This article provides an overview of the United States Navy’s (USN) Command Fitness Leader (CFL).

2.0     What is a Command Fitness Leader?

A CFL provides physical training and guidance to members of their unit, as well as conducting the personal fitness assessment.

A CFL is appointed in writing by the commanding officer, with only one CFL at a time.

3.0     What is the Role of a CFL?

CFL’s play an integral part in the overall fitness and readiness of US Navy Sailors, providing the tools and motivation to help their colleagues maintain a healthy physical fitness programme, succeed physically, and maintain good health.

With this in mind, the role of a CFL is to:

  • Provide exercise programming and guidance to command members on proper nutrition, weight management, physical conditioning, and test safety; schedule, administer, monitor, and report on physical fitness assessments (PFA) for all members;
  • Ensure members take completed Physical activity readiness for fitness questionnaire (PARFQ) to their preventive health assessment (PHA) appointment;
  • Conduct the bi-annual PHA for their commands; and
  • Work closely and advise the chain of command, safety officer, Command Master Chief, and Command Career Counsellor.

4.0     Brief History

CFL’s superseded Command Fitness Coordinators (CFC) (Hodgdon, 1999). CFC’s were first established in 1982, with 1990 seeing a definition of the qualifications required (Hodgdon, 1999). CFC’s were encouraged to pursue standard American College of Sports Medicine (ACSM) exercise leader certification and a CFC reference and training manual was provided to aid this.

From 1998, training for CFC’s became mandatory and attendance was required on a BUPERS-approved training course, which also included CFC certification (Hodgdon, 1999). Commands were also encouraged to appoint departmental and divisional CFC assistants, who were encouraged to attend the CFC certification training.

> STUDY QUESTIONS:
1. According to the Command Fitness Leader article, in what year were Command Fitness Coordinators first established?
2. List everyone the Command Fitness Leader article says a CFL works closely with and advises.
The records come from a different source than the Command Fitness Leader article.

> Page images and text extracted from them:

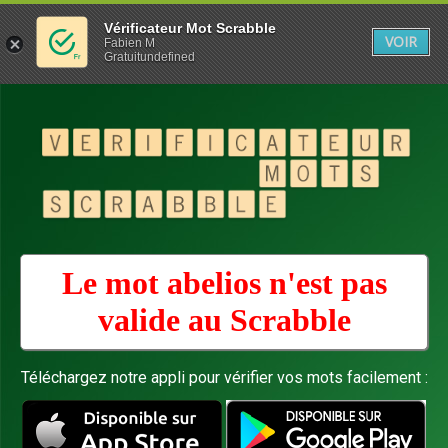
Vérificateur Mot Scrabble
VOIR
Fabien M
Gratuitundefined
Le mot abelios n'est pas
valide au
Scrabble
Téléchargez notre appli pour vérifier vos mots facilement :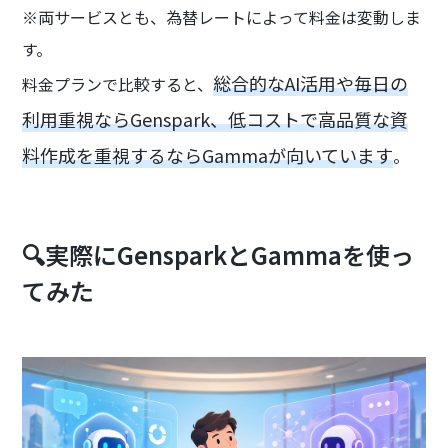
※両サービスとも、為替レートによって料金は変動しま
す。
総合的なAI活用や毎日の
料金プランで比較すると、
利用重視ならGenspark、低コストで高品質な資
料作成を重視するならGammaが向いています
。
🔍実際にGensparkとGammaを使っ
てみた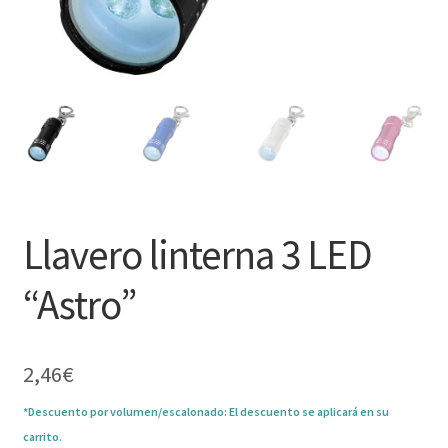
Llavero linterna 3 LED
“Astro”
2,46
€
*Descuento por volumen/escalonado: El descuento se aplicará en su
carrito.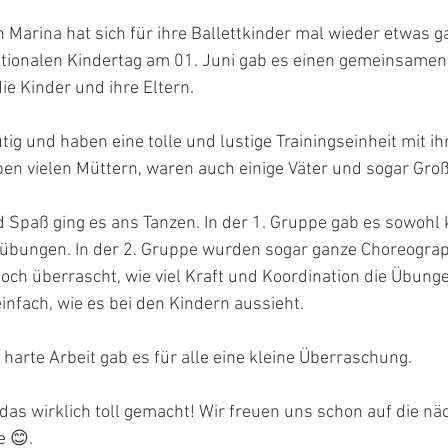
n Marina hat sich für ihre Ballettkinder mal wieder etwas 
ationalen Kindertag am 01. Juni gab es einen gemeinsamen
die Kinder und ihre Eltern.
tig und haben eine tolle und lustige Trainingseinheit mit i
en vielen Müttern, waren auch einige Väter und sogar Groß
nd Spaß ging es ans Tanzen. In der 1. Gruppe gab es sowohl 
übungen. In der 2. Gruppe wurden sogar ganze Choreograp
och überrascht, wie viel Kraft und Koordination die Übung
einfach, wie es bei den Kindern aussieht.
 harte Arbeit gab es für alle eine kleine Überraschung.
 das wirklich toll gemacht! Wir freuen uns schon auf die nä
e 😊.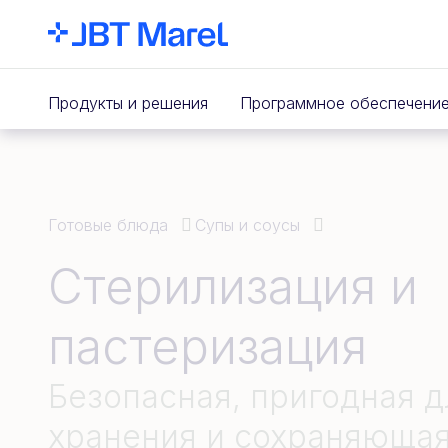
Продукты и решения
Программное обеспечени
Готовые блюда
Супы и соусы
Стерилизация и
пастеризация
Безопасная, пригодная д
хранения и сохраняющая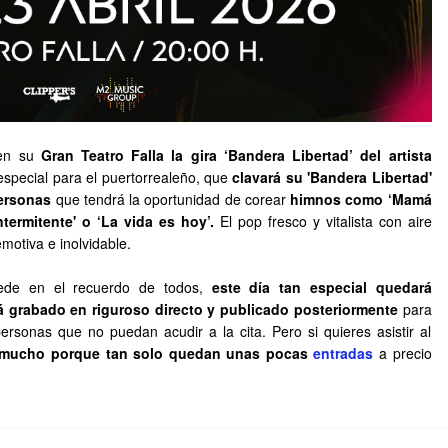
en su
Gran Teatro Falla la gira ‘Bandera Libertad’ del artista
special para el puertorrealeño, que
clavará su 'Bandera Libertad'
personas
que tendrá la oportunidad de corear
himnos como ‘Mamá
ntermitente' o ‘La vida es hoy’.
El pop fresco y vitalista con aire
motiva e inolvidable.
ede en el recuerdo de todos,
este día tan especial quedará
rá grabado en riguroso directo y publicado posteriormente
para
personas que no puedan acudir a la cita. Pero si quieres asistir al
s mucho porque tan solo quedan unas pocas
entradas
a precio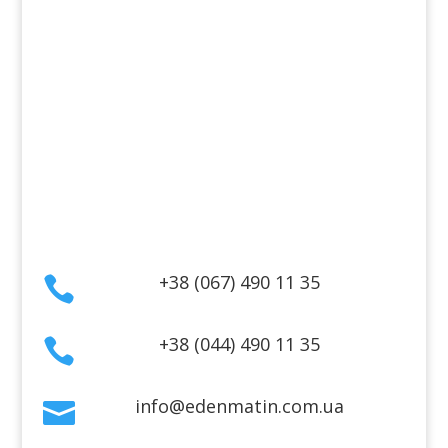
Косметика для тела
Информация
Оплата
Гарантия и возврат
Политика конфиденциальности
Договор публичной оферты
Контакты
+38 (067) 490 11 35

+38 (044) 490 11 35

info@edenmatin.com.ua
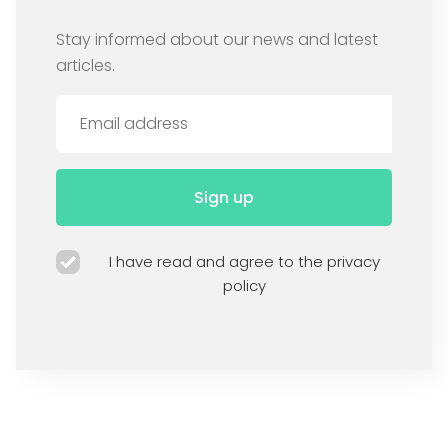
Stay informed about our news and latest
articles.
Sign up
I have read and agree to the privacy
policy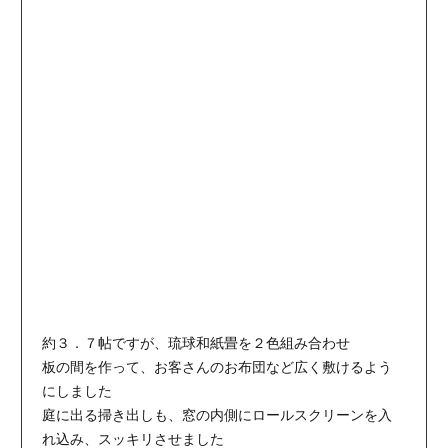
約３．７帖ですが、琉球和紙畳を２色組み合わせ
板の間を作って、お客さんのお布団など広く敷けるよう
にしました
庭に出る掃き出しも、窓の内側にロールスクリーンを入
れ込み、スッキリさせました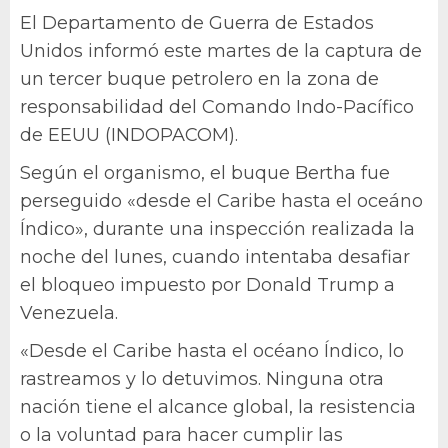
El Departamento de Guerra de Estados
Unidos informó este martes de la captura de
un tercer buque petrolero en la zona de
responsabilidad del Comando Indo-Pacífico
de EEUU (INDOPACOM).
Según el organismo, el buque Bertha fue
perseguido «desde el Caribe hasta el oceáno
Índico», durante una inspección realizada la
noche del lunes, cuando intentaba desafiar
el bloqueo impuesto por Donald Trump a
Venezuela.
«Desde el Caribe hasta el océano Índico, lo
rastreamos y lo detuvimos. Ninguna otra
nación tiene el alcance global, la resistencia
o la voluntad para hacer cumplir las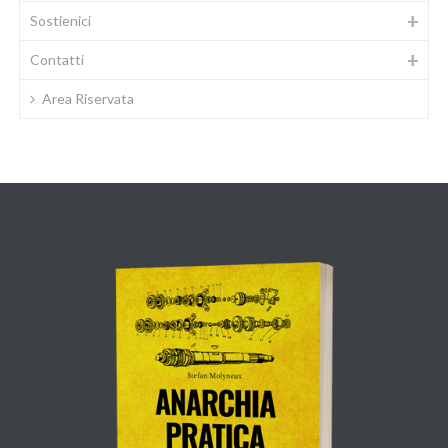
Sostienici
Contatti
Area Riservata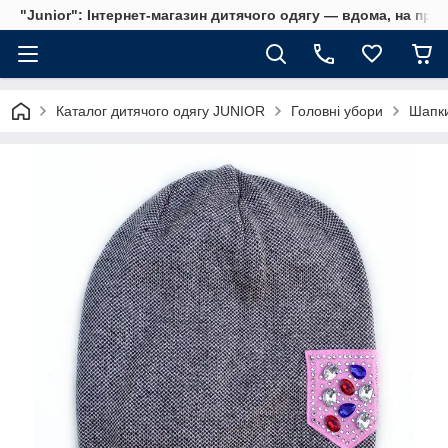
"Junior": Інтернет-магазин дитячого одягу — вдома, на прог
Каталог дитячого одягу JUNIOR
Головні убори
Шапки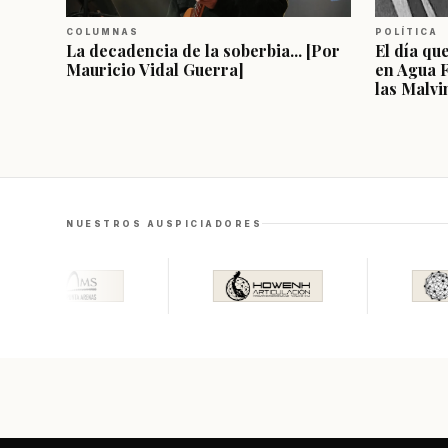
COLUMNAS
POLÍTICA
La decadencia de la soberbia... [Por
El día qu
Mauricio Vidal Guerra]
en Agua 
las Malvi
NUESTROS AUSPICIADORES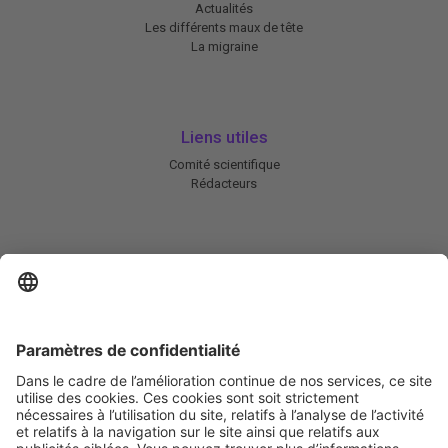
Actualités
Les différents maux de tête
La migraine
Liens utiles
Comité scientifique
Rédacteurs
En savoir plus
Charte HIC
Mentions légales / CGU
Contactez-nous
Abonnez-vous à notre newsletter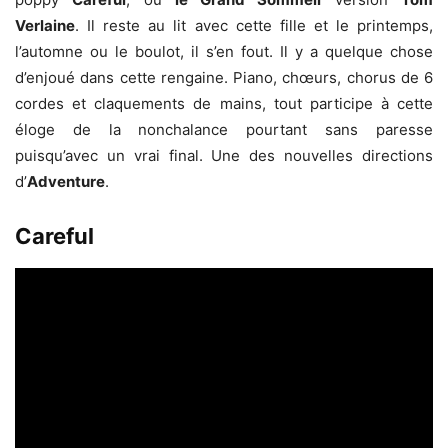
Verlaine
. Il reste au lit avec cette fille et le printemps,
l’automne ou le boulot, il s’en fout. Il y a quelque chose
d’enjoué dans cette rengaine. Piano, chœurs, chorus de 6
cordes et claquements de mains, tout participe à cette
éloge de la nonchalance pourtant sans paresse
puisqu’avec un vrai final. Une des nouvelles directions
d’
Adventure
.
Careful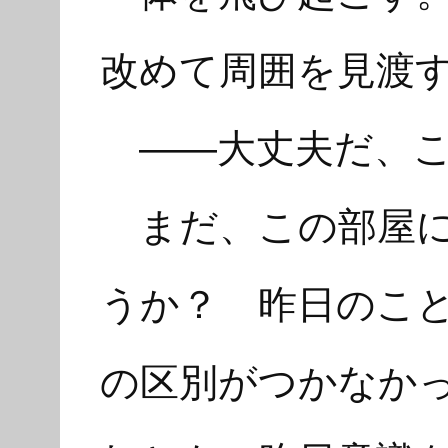
改めて周囲を見渡
――大丈夫だ、こ
まだ、この部屋に
うか？ 昨日のこ
の区別がつかなか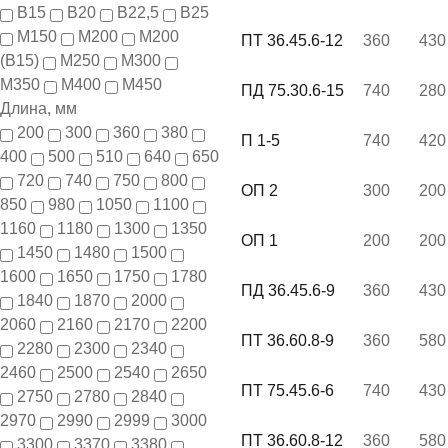
В15
В20
В22,5
В25
М150
М200
М200
ПТ 36.45.6-12
360
430
(В15)
М250
М300
М350
М400
М450
ПД 75.30.6-15
740
280
Длина, мм
200
300
360
380
П 1-5
740
420
400
500
510
640
650
720
740
750
800
ОП 2
300
200
850
980
1050
1100
1160
1180
1300
1350
ОП 1
200
200
1450
1480
1500
1600
1650
1750
1780
ПД 36.45.6-9
360
430
1840
1870
2000
2060
2160
2170
2200
ПТ 36.60.8-9
360
580
2280
2300
2340
2460
2500
2540
2650
ПТ 75.45.6-6
740
430
2750
2780
2840
2970
2990
2999
3000
ПТ 36.60.8-12
360
580
3300
3370
3380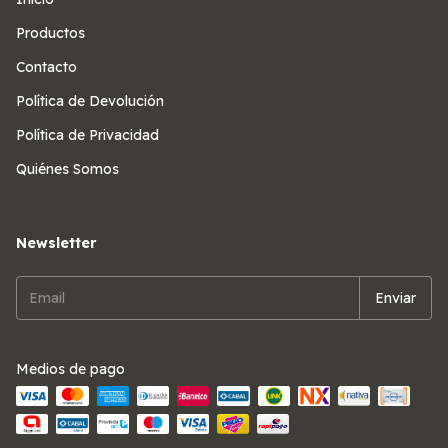
Productos
Contacto
Política de Devolución
Política de Privacidad
Quiénes Somos
Newsletter
Medios de pago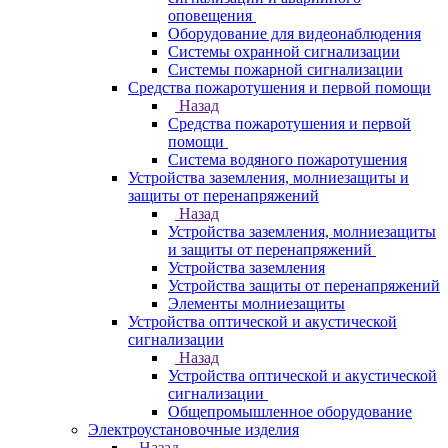
оповещения
Оборудование для видеонаблюдения
Системы охранной сигнализации
Системы пожарной сигнализации
Средства пожаротушения и первой помощи
Назад
Средства пожаротушения и первой
помощи
Система водяного пожаротушения
Устройства заземления, молниезащиты и
защиты от перенапряжений
Назад
Устройства заземления, молниезащиты
и защиты от перенапряжений
Устройства заземления
Устройства защиты от перенапряжений
Элементы молниезащиты
Устройства оптической и акустической
сигнализации
Назад
Устройства оптической и акустической
сигнализации
Общепромышленное оборудование
Электроустановочные изделия
Назад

> ANSWERS TO THIS EXERCISE:
1. 1982

2. The chain of command, the safety officer, the Command Master Chief, and the Command Career Counsellor.